*** SOURCE TEXT Section Begins ***

# Panasonic connections



## Guest (Apr 22, 2008)

Ok here's a couple of challenging integration questions for the more knowledgable HT guy/gal.

I would like to buy the Panasonic professional 42" plasma TV (TH-42PH10UKA), however it does not come with an integrated tv tuner (it is classified as a 'monitor'). If I buy the Panasonic DVD/digital TV tuner (DMR-EZ28) in lieu of a set-top box (because I don't want cable TV) and the Panasonic home theater system with DVD/receiver (SC-PT660), are all these Panasonic components compatible? Can they be seamlessly integrated via Viera link? Or is there a plug-in board for the TV that I could buy in lieu of the DVD/TV tuner?

Would you output two HDMI cables from the DVD/receiver and the DVD/TV tuner to the TV, then run a set of audio cables from the DVD/TV tuner to the DVD/receiver, which could then output sound from either source to the speakers?


----------



## Wayne A. Pflughaupt (Apr 13, 2006)

*Re: Panasonic*


You should be fine. You’ll have to connect the DVD player’s video feed directly to the TV though, as the PT660 does not have any video inputs. It will accept an optical audio feed from the DVD Recorder, so you’re good there. 

From what I can tell from the reviews at Amazon, the DMR-EZ28 is not a true HD tuner. 1080P is a reference to the "upconverting" resolution of regular DVD's. 

By the way, the DMR gets mixed reviews at both Amazon and E-opinions.

Regards,
Wayne


----------

*** SOURCE TEXT Section Ends ***

## ACTIVITIES
- A) According to the Panasonic thread, why must the DVD player's video feed go directly to the TV?
- B) Copy the passage of the Panasonic thread starting at "You should be" and ending at "of regular DVD's.".

*** GIVEN DATA Section Begins ***

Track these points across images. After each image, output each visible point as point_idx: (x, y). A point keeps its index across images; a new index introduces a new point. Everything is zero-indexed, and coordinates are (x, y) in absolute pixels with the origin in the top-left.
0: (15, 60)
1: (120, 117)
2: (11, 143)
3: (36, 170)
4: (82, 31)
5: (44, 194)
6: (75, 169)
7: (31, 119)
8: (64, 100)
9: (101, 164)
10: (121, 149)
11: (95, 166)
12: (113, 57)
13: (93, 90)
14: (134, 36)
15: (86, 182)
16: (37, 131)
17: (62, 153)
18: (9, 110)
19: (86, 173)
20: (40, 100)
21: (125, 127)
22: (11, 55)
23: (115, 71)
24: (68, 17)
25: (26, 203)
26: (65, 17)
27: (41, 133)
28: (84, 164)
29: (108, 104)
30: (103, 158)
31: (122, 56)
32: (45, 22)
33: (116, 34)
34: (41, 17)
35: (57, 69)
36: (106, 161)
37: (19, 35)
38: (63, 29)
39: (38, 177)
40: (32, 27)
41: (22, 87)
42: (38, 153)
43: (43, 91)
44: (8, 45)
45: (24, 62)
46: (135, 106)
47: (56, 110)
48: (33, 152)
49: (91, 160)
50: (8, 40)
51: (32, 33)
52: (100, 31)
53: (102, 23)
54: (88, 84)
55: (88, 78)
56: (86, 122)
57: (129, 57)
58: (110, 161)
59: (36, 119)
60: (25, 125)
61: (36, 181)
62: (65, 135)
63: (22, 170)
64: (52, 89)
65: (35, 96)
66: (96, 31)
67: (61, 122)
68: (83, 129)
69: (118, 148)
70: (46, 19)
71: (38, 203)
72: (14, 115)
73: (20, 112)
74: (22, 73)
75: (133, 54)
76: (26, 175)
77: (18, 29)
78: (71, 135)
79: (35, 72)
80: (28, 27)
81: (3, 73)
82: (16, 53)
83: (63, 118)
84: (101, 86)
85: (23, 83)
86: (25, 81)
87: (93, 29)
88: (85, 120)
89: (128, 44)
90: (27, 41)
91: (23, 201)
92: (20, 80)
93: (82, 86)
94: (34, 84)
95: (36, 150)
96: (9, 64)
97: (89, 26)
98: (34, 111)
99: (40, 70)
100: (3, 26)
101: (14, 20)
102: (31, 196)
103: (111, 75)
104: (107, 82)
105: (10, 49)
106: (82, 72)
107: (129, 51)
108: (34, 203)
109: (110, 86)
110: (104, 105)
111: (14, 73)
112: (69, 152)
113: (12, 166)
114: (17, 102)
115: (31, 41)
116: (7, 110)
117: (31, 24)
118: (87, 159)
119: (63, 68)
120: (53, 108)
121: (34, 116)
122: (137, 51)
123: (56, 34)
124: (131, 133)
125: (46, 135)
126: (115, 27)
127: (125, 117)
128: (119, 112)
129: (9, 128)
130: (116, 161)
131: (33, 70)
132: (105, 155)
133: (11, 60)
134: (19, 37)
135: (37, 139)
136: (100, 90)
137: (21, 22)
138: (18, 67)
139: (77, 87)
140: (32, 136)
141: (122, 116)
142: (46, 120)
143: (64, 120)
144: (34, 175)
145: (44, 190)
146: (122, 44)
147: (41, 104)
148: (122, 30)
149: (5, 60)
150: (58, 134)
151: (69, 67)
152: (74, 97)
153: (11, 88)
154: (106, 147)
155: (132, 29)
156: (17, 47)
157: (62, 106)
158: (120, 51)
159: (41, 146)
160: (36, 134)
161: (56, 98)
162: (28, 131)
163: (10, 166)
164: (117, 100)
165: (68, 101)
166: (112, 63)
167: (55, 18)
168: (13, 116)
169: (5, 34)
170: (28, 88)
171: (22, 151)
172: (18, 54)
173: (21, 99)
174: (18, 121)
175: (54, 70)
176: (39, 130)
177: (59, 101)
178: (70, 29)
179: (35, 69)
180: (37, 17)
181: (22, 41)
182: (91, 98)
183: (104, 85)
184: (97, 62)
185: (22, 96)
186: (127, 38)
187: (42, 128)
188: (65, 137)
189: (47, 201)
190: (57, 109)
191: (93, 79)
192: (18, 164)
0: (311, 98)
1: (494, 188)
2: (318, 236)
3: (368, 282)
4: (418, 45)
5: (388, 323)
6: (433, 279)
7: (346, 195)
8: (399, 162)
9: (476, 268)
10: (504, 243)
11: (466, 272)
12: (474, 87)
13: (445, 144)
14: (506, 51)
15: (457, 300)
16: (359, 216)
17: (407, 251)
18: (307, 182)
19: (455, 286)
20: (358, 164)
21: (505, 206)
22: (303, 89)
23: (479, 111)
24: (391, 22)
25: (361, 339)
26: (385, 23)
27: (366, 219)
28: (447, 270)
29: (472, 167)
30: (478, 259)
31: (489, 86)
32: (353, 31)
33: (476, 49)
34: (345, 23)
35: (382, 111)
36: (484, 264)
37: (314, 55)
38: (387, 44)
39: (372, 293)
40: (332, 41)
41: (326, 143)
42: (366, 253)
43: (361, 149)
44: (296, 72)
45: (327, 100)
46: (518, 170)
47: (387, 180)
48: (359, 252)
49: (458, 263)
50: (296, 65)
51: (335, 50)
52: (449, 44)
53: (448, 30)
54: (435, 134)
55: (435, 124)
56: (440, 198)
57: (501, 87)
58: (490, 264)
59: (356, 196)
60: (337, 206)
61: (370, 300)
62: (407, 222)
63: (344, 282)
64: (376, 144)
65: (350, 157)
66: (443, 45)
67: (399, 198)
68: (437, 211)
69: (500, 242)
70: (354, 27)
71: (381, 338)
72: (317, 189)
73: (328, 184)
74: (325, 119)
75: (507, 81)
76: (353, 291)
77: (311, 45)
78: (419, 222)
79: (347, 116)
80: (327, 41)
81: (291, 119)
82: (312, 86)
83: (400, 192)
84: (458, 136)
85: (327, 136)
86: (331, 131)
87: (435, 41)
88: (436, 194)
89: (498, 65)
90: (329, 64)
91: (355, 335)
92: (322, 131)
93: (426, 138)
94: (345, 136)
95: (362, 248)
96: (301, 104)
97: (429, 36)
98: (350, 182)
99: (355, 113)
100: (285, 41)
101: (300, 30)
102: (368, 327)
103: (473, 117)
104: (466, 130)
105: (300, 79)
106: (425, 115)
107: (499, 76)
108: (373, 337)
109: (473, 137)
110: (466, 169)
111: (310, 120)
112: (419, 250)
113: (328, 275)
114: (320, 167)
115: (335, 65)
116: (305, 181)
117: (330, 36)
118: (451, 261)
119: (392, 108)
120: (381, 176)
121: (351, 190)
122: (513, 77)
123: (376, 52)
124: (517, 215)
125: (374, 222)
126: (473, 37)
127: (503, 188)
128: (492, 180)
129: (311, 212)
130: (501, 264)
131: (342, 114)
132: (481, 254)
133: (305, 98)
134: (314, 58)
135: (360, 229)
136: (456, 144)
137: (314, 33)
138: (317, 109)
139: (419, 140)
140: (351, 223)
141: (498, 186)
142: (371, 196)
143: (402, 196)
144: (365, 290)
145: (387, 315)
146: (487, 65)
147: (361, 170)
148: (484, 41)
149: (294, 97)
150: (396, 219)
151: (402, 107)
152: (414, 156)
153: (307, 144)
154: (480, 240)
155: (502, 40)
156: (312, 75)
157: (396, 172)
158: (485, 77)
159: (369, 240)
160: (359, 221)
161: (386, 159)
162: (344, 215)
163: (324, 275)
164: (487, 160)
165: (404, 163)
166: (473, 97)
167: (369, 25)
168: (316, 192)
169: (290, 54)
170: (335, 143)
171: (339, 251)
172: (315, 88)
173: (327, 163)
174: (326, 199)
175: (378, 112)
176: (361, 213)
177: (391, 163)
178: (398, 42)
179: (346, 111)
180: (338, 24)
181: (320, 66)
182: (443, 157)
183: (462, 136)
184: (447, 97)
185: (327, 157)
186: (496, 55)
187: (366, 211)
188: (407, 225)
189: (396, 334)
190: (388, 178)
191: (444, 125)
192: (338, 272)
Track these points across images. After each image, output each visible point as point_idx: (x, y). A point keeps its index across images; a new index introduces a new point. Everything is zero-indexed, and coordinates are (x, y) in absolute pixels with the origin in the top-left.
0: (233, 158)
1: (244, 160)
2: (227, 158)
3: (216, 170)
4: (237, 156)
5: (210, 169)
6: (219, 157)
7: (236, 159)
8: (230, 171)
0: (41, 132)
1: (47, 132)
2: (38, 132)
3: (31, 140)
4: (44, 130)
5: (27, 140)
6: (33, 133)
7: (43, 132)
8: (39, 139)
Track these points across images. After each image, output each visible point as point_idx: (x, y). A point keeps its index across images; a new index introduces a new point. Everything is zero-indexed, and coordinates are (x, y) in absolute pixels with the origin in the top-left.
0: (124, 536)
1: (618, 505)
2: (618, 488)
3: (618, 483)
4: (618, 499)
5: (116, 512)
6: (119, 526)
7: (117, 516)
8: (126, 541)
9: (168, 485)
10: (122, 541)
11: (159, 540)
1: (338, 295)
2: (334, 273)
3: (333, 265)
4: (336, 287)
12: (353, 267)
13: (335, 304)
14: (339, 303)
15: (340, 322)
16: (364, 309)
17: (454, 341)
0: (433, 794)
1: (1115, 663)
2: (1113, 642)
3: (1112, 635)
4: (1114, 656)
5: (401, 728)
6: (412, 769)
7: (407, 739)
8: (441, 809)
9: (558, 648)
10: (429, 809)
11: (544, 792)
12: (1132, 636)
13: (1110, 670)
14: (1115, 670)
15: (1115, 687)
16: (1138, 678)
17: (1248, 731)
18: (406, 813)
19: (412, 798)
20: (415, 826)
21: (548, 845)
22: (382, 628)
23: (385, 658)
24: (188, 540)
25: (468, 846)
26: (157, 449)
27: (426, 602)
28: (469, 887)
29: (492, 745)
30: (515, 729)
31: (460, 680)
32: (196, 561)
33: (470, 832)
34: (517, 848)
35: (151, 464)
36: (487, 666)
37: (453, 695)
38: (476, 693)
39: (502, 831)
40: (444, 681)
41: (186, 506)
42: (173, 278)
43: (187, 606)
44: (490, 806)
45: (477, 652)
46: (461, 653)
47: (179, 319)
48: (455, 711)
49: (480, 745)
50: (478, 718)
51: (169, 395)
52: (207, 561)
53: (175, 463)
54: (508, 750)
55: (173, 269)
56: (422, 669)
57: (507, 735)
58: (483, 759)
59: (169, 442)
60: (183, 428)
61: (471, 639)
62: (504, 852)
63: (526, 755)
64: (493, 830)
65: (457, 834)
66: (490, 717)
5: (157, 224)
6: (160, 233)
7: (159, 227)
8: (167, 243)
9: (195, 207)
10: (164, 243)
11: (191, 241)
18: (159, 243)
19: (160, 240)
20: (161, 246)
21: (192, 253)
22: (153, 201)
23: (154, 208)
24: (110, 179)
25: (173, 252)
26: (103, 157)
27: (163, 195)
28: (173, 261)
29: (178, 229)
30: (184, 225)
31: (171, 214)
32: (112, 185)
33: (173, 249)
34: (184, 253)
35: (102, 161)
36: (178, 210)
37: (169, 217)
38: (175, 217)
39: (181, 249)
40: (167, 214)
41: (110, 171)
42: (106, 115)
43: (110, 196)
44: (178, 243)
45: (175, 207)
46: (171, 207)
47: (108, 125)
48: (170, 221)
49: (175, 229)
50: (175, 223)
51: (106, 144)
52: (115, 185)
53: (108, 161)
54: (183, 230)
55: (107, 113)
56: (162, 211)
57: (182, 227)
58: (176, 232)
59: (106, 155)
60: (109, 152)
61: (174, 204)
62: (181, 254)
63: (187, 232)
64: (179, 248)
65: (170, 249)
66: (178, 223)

*** GIVEN DATA Section Ends ***

## WRITTEN RESPONSES
- A) The DVD player's video feed has to connect straight to the TV because the PT660 has no video inputs.

- B)
You should be fine. You’ll have to connect the DVD player’s video feed directly to the TV though, as the PT660 does not have any video inputs. It will accept an optical audio feed from the DVD Recorder, so you’re good there. 

From what I can tell from the reviews at Amazon, the DMR-EZ28 is not a true HD tuner. 1080P is a reference to the "upconverting" resolution of regular DVD's.